PAGE EXCERPT:
J-S65019-14
NON-PRECEDENTIAL DECISION - SEE SUPERIOR COURT I.O.P. 65.37
COMMONWEALTH OF PENNSYLVANIA IN THE SUPERIOR COURT OF
PENNSYLVANIA
Appellee
v.
DENISE ALEXANDER
Appellant No. 3513 EDA 2013
Appeal from the Judgment of Sentence June 25, 2013
In the Court of Common Pleas of Philadelphia County
Criminal Division at No(s): CP-51-CR-1114766-2008
BEFORE: PANELLA, OLSON and PLATT,* JJ.
MEMORANDUM BY OLSON, J.: FILED NOVEMBER 25, 2014
Appellant, Denise Alexander, appeals from the judgment of sentence
entered on June 25, 2013, as made final by the denial of Appellant’s post-
sentence motion on June 26, 2013. We affirm.

QUESTIONS:
(A) Reproduce the passage of the court memorandum starting with "J-S65019-14" and going on through "and PLATT,* JJ.".
(B) Pick up the court memorandum after its final sentence and carry it on.
The entries that follow have no connection to the court memorandum.

ENTRIES SHOWN:
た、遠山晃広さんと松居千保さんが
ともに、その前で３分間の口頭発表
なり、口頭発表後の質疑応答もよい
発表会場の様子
...
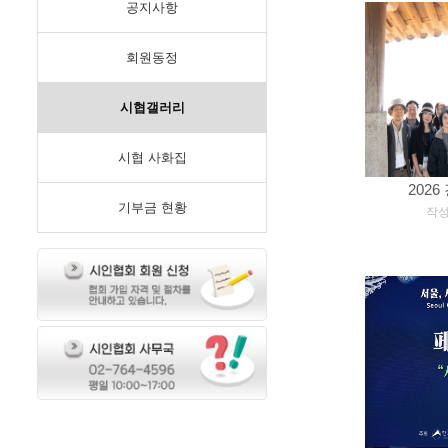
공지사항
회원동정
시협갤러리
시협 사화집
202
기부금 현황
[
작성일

RESPONSES TO THE TASKS:
(A)
J-S65019-14
NON-PRECEDENTIAL DECISION - SEE SUPERIOR COURT I.O.P. 65.37
COMMONWEALTH OF PENNSYLVANIA IN THE SUPERIOR COURT OF
PENNSYLVANIA
Appellee
v.
DENISE ALEXANDER
Appellant No. 3513 EDA 2013
Appeal from the Judgment of Sentence June 25, 2013
In the Court of Common Pleas of Philadelphia County
Criminal Division at No(s): CP-51-CR-1114766-2008
BEFORE: PANELLA, OLSON and PLATT,* JJ.

(B)
The trial court ably explained the underlying facts of this case as
follows:
On May 13, 2013, Appellant [entered a plea of nolo
contendere to charges of] aggravated assault, [criminal]
conspiracy, and endangering the welfare of a child[1]. . . .
[The Commonwealth alleged that, in] November 2006,
[N.L.] was a [five-year-old] foster child[, who was] placed
with Appellant and [Appellant’s] co-defendant, John Carter,
at 6249 Cottage Street in the City and County of
Philadelphia. At a certain point, [N.L.] was put in “time-out”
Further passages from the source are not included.